TEXT SECTION:
★ ★ ★

The Memphis Boat Expo, produced by Jeff Turnbow, is set to dazzle Mid-South watersport enthusiasts and anglers alike.

Set for the Memphis Cook Convention Center from Jan. 12 to Jan. 14, the Memphis Boat Expo is being presented by Cobalt, Mastercraft, Southaven RV Marine and Boat Warehouse.

The Expo itself is in the expert, capable hands of Turnbow, a best-selling author, innovative marketing and leadership expert.

Turnbow possesses considerable expertise in talent and leadership development, performance management, marketing, and capability building. In addition to serving clients on these topics, Turnbow works as a marketing strategist for a few large clients. He serves as a public speaker and adjunct professor on similar topics.

Turnbow spent the first 20 years of his career in sales and marketing leadership. Turnbow is actively involved in staying at the forefront of transformational leadership and marketing through continuing education and thought leadership.

He was recently interviewed to appear in a thoughtleader® show on FOX, CNN, and MSNBC. Turnbow is certified in Digital Strategy at Harvard University; serves as an adjunct professor at the University of Central Arkansas; Certified by Google; Certified by E-Cornell; and Certified by LinkedIn University.

Turnbow recently received a Quilly award, for becoming a best-selling author in Mastering The Art of Success with Jack Canfield. Turnbow also received Editor’s choice among the more than 30 contributing authors.

“We plan to raise the bar big time,” Turnbow said. “According to our research, there has never been an event like this to showcase the boating lifestyle. This downtown Memphis Boat Expo is focused on giving visitors much more of what they expect in a premier regional showcase. We will pack the Cook Convention Center with boats and boat manufacturers, offering the best prices and incentives to buy in 2018. Our January date allows us to premier the very latest and greatest in the boating industry before previous leaders such as Nashville. New innovative ideas and experiences will ensure that Memphis sets the new standard with a Boat Expo that rocks.”

★ ★ ★

ENTRIES SHOWN:
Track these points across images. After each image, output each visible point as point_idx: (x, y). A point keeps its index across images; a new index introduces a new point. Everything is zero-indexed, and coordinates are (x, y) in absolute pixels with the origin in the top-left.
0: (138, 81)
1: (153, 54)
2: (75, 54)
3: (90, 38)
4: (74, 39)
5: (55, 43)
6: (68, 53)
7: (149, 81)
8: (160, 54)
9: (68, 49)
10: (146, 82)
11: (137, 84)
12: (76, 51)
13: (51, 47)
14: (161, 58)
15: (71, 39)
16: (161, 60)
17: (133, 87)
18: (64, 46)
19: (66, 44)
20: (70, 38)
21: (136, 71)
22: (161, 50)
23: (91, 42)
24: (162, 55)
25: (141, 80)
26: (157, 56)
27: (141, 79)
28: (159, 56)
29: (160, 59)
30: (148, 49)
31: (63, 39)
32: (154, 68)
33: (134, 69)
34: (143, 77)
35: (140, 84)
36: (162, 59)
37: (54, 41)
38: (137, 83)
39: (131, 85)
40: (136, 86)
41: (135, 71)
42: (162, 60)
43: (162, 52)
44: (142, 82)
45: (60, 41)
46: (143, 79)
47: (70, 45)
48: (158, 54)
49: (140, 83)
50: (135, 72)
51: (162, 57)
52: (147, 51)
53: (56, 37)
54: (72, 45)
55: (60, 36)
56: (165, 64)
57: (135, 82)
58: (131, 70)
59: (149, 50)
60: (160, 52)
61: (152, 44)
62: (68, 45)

★ ★ ★

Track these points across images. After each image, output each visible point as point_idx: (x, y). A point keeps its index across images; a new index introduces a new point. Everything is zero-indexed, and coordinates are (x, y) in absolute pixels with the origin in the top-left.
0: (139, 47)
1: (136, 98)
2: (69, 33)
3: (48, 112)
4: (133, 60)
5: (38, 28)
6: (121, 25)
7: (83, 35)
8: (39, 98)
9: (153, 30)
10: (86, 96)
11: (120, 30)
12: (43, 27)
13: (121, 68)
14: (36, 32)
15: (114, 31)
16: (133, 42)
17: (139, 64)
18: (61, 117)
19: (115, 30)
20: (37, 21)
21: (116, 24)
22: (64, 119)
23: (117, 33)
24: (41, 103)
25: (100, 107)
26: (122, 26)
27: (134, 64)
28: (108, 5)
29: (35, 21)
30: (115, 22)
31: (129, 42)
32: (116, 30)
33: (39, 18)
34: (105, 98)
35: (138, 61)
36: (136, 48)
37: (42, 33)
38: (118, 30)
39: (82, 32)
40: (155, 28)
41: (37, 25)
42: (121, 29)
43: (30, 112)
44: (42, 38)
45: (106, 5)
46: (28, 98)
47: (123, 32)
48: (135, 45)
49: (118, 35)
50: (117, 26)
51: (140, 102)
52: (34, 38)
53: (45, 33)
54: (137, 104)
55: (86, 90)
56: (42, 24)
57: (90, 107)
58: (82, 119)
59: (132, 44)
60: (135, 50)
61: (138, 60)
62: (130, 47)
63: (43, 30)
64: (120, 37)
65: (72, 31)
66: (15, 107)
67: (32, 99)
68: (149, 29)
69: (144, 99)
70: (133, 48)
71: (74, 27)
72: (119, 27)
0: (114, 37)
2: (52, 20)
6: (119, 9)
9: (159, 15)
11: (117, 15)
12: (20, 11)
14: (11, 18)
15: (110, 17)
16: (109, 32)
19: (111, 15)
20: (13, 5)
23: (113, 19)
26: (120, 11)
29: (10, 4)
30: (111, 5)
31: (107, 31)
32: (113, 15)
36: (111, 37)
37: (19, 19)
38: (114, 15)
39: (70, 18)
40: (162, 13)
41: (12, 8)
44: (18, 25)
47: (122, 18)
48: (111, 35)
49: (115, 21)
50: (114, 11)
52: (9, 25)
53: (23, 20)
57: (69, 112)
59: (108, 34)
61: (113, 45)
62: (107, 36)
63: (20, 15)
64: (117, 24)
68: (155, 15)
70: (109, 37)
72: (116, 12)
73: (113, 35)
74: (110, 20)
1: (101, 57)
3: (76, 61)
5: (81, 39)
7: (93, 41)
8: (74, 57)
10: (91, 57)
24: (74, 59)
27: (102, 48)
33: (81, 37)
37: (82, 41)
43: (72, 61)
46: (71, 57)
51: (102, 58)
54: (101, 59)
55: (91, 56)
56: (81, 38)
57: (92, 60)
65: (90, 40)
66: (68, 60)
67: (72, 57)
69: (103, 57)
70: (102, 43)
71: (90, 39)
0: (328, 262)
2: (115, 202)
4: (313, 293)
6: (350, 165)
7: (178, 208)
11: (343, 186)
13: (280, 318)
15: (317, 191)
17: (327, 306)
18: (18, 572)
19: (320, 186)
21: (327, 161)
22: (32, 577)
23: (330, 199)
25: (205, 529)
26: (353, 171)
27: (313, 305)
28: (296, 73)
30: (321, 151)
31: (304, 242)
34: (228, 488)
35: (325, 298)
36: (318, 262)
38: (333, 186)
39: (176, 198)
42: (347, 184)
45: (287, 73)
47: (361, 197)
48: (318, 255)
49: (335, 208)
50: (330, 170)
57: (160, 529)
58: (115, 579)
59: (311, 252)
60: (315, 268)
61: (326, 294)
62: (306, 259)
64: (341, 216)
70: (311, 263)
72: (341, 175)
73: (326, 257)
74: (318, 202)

★ ★ ★

WORK INSTRUCTIONS: Reproduce the stretch of the Memphis Boat Expo text above from "He was recently" through "30 contributing authors.", word for word.

ANSWER TO THIS PROBLEM:
He was recently interviewed to appear in a thoughtleader® show on FOX, CNN, and MSNBC. Turnbow is certified in Digital Strategy at Harvard University; serves as an adjunct professor at the University of Central Arkansas; Certified by Google; Certified by E-Cornell; and Certified by LinkedIn University.

Turnbow recently received a Quilly award, for becoming a best-selling author in Mastering The Art of Success with Jack Canfield. Turnbow also received Editor’s choice among the more than 30 contributing authors.